The Issuer may also issue unlisted Notes and/or Notes not admitted to trading on any market and such Notes may be offered to the public.
However, this Private Placement Memorandum has been prepared on the basis that any offer of Securities in any Member State of the European Economic Area ("EEA") will be made pursuant to an exemption under the Prospectus Regulation from the requirement to publish a prospectus for offers of the Notes.
Accordingly, any person making or intending to make an offer in a Member State of the EEA of Securities which are the subject of a placement contemplated in this Private Placement Memorandum may only do so in circumstances in which no obligation arises for the Issuer to publish a prospectus pursuant to Article 3 of the Prospectus Regulation or supplement a prospectus pursuant to Article 23 of the Prospectus Regulation, in each case, in relation to such offer.
The Issuer has not authorised, nor does it authorise, any offer of Notes which would require the Issuer or any other entity to publish or supplement a prospectus in respect of such offer.
An investor intending to acquire any Notes will do so, and offers and sales of the Notes to such an investor by any person will be made, in accordance with any terms and other arrangements in place between the relevant investor and their counterparty, including as to price, allocations and settlement arrangements.
In principle, the Issuer will not be a party to any such arrangements with investors and, accordingly, this Private Placement Memorandum does not (and any Final Terms will not) contain any information as to such arrangements for the acquisition, offer or sale of the Notes and an investor must obtain such information from his counterparty.
This Private Placement Memorandum has not been prepared on the basis that the Notes may be offered to the public in any Member State of the European Union and/or the European Economic Area. This Private Placement Memorandum will be published on the website (the “Website”) created for and on behalf of the Issuer (www.frictionless.markets).
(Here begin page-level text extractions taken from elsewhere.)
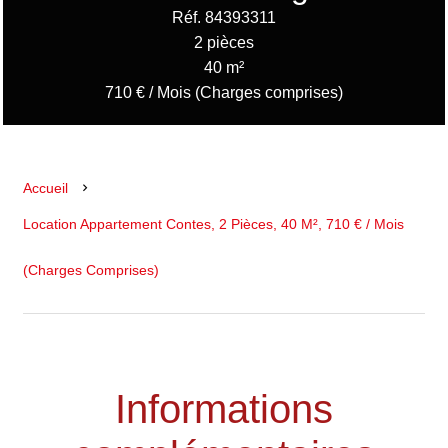
Réf. 84393311
2 pièces
40 m²
710 € / Mois (Charges comprises)
Accueil
Location Appartement Contes, 2 Pièces, 40 M², 710 € / Mois
(Charges Comprises)
Informations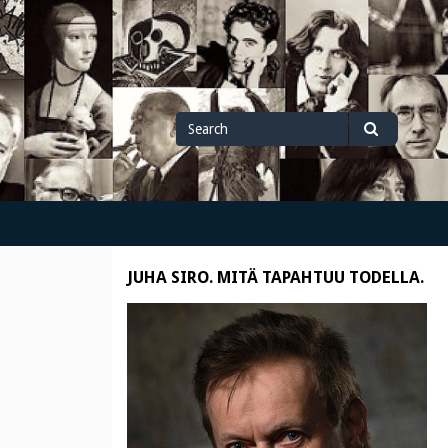
Search
Search
for
JUHA SIRO. MITÄ TAPAHTUU TODELLA.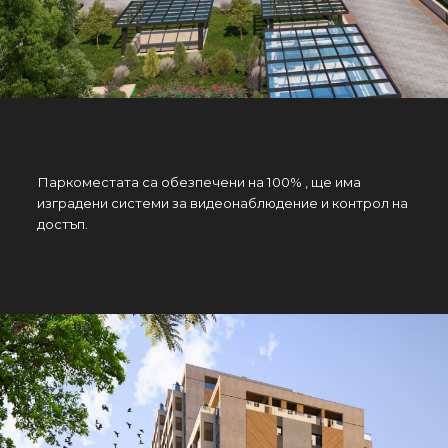
Паркоместата са обезпечени на 100% , ще има
изградени системи за видеонаблюдение и контрол на
достъп.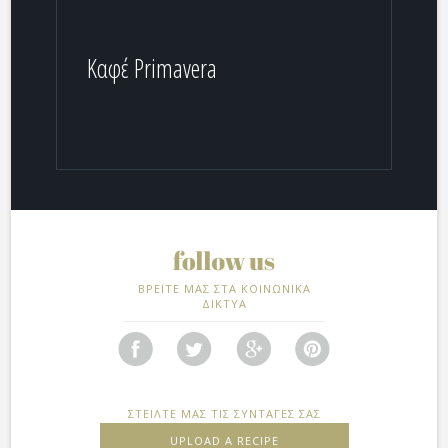
Καφέ Primavera
ΒΡΕΙΤΕ ΜΑΣ ΣΤΑ ΚΟΙΝΩΝΙΚΑ
ΔΙΚΤΥΑ
ΣΤΕΙΛΤΕ ΜΑΣ ΤΙΣ ΣΥΝΤΑΓΕΣ ΣΑΣ
UPLOAD A RECIPE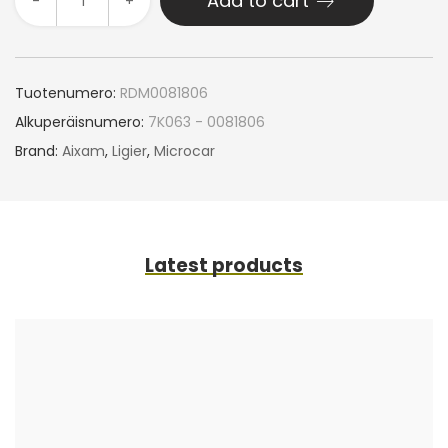
Add to cart
-
+
Tuotenumero:
RDM0081806
Alkuperäisnumero:
7K063 - 0081806
Brand:
Aixam
,
Ligier
,
Microcar
Latest products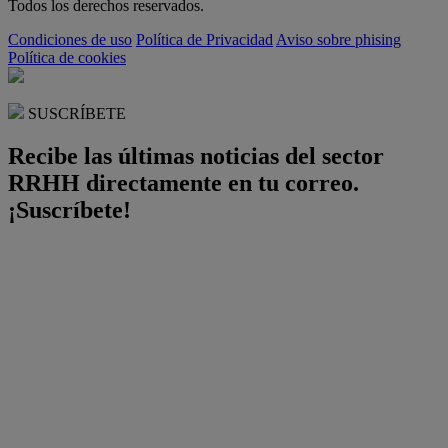
Todos los derechos reservados.
Condiciones de uso
Política de Privacidad
Aviso sobre phising
Política de cookies
SUSCRÍBETE
Recibe las últimas noticias del sector
RRHH directamente en tu correo.
¡Suscríbete!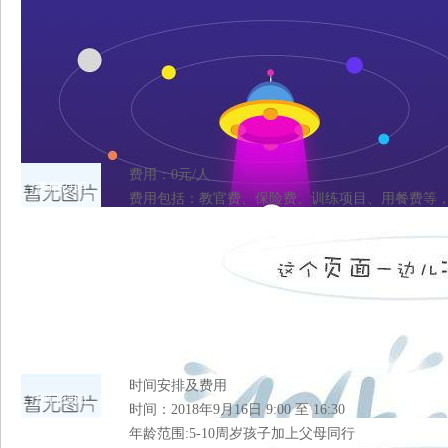
费用：0元/人
费用说明
费用包括：教官费、保险费、训练项目、用餐费等
时间安排及费用
预订须知
时间：2018年9月16日 9:00 至 16:30
年龄范围:5-10周岁孩子加上父母同行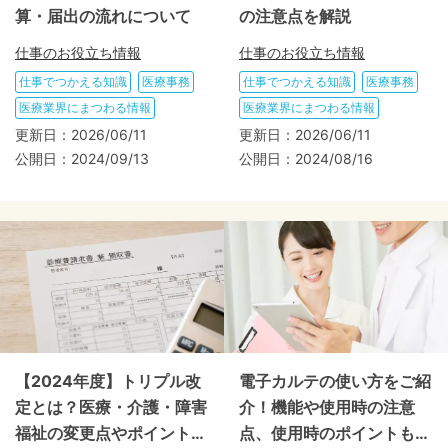
算・届出の流れについて
の注意点を解説
仕事のお役立ち情報
仕事のお役立ち情報
仕事でつかえる知識
医療事務
仕事でつかえる知識
医療事務
医療業界にまつわる情報
医療業界にまつわる情報
更新日：
2026/06/11
更新日：
2026/06/11
公開日：
2024/09/13
公開日：
2024/08/16
【2024年度】トリプル改
電子カルテの使い方をご紹
定とは？医療・介護・障害
介！機能や使用時の注意
福祉の変更点やポイントを
点、使用時のポイントも解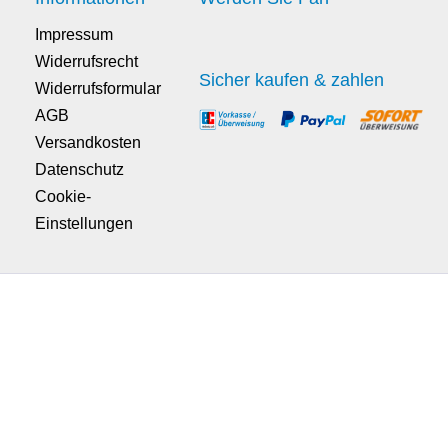
Impressum
Widerrufsrecht
Sicher kaufen & zahlen
Widerrufsformular
AGB
Versandkosten
Datenschutz
Cookie-
Einstellungen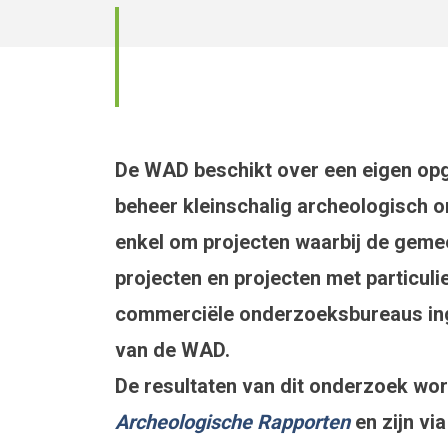
De WAD beschikt over een eigen opg
beheer kleinschalig archeologisch o
enkel om projecten waarbij de geme
projecten en projecten met particul
commerciële onderzoeksbureaus ing
van de WAD.
De resultaten van dit onderzoek wo
Archeologische Rapporten
en zijn vi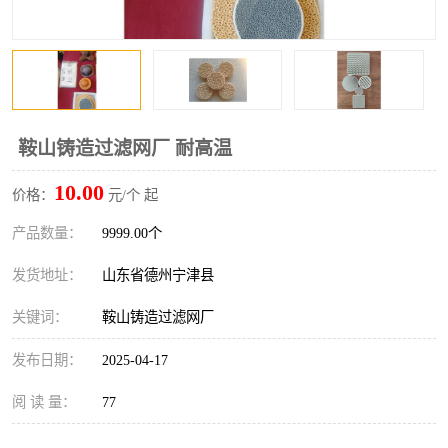
鞍山铸造过滤网厂 耐高温
10.00
价格：
元/个 起
产品数量：
9999.00个
发货地址：
山东省德州宁津县
关键词：
鞍山铸造过滤网厂
发布日期：
2025-04-17
阅 读 量：
77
Copies of this Private Placement Memorandum can also be obtained (by prior appointment and during standard business hours) at the registered office of the Issuer and - if any appointed - the office of the Paying Agent (the "Paying Agent") at the address given at the end of this Private Placement Memorandum.
Neither the Security Trustee (as defined in the Section related to the OVERVIEW OF THE PROGRAMME) nor the Paying Agent, any calculation agent appointed or any custodian appointed (together, the "Agents") nor any of their respective directors, affiliates, advisers or agents has made an independent verification of the information contained in this Private Placement Memorandum in connection with the issue or offering of Notes and no representation or warranty, express or implied, is made by the Security Trustee, the Agents or any of their respective directors, employees, affiliates, advisers or agents with respect to the accuracy or completeness of such information.
Nothing contained in this Private Placement Memorandum is to be construed as, or shall be relied upon as, a promise, warranty or representation, whether to the past or the future, by the Security Trustee, the Agents or any of their respective directors, employees, affiliates, advisers or agents in any respect.
All references in this document to "€", "euros" and "EUR", are to the lawful currency of the Member States of the European Union that have adopted or adopted the single currency in accordance with the Treaty establishing the European Community, as amended, and all references to "£", "pounds", "pounds sterling" and "GBP" are to the lawful currency of the United Kingdom and to "$", "US$", "dollars", "U.S. dollars" and "USD" are to the lawful currency of the United States of America. This list of currencies is not meant to be exhaustive.
The Issuer may issue Notes in any currency available as long as they are eligible under rules set out by the Clearing Systems.
The currency of issuance will be indicated in the Final Terms.
When the Notes will have to be issued in NGN form to be eligible as collateral for Eurosystem intra-day credit and monetary policy the Notes will mandatorily be denominated in Euro.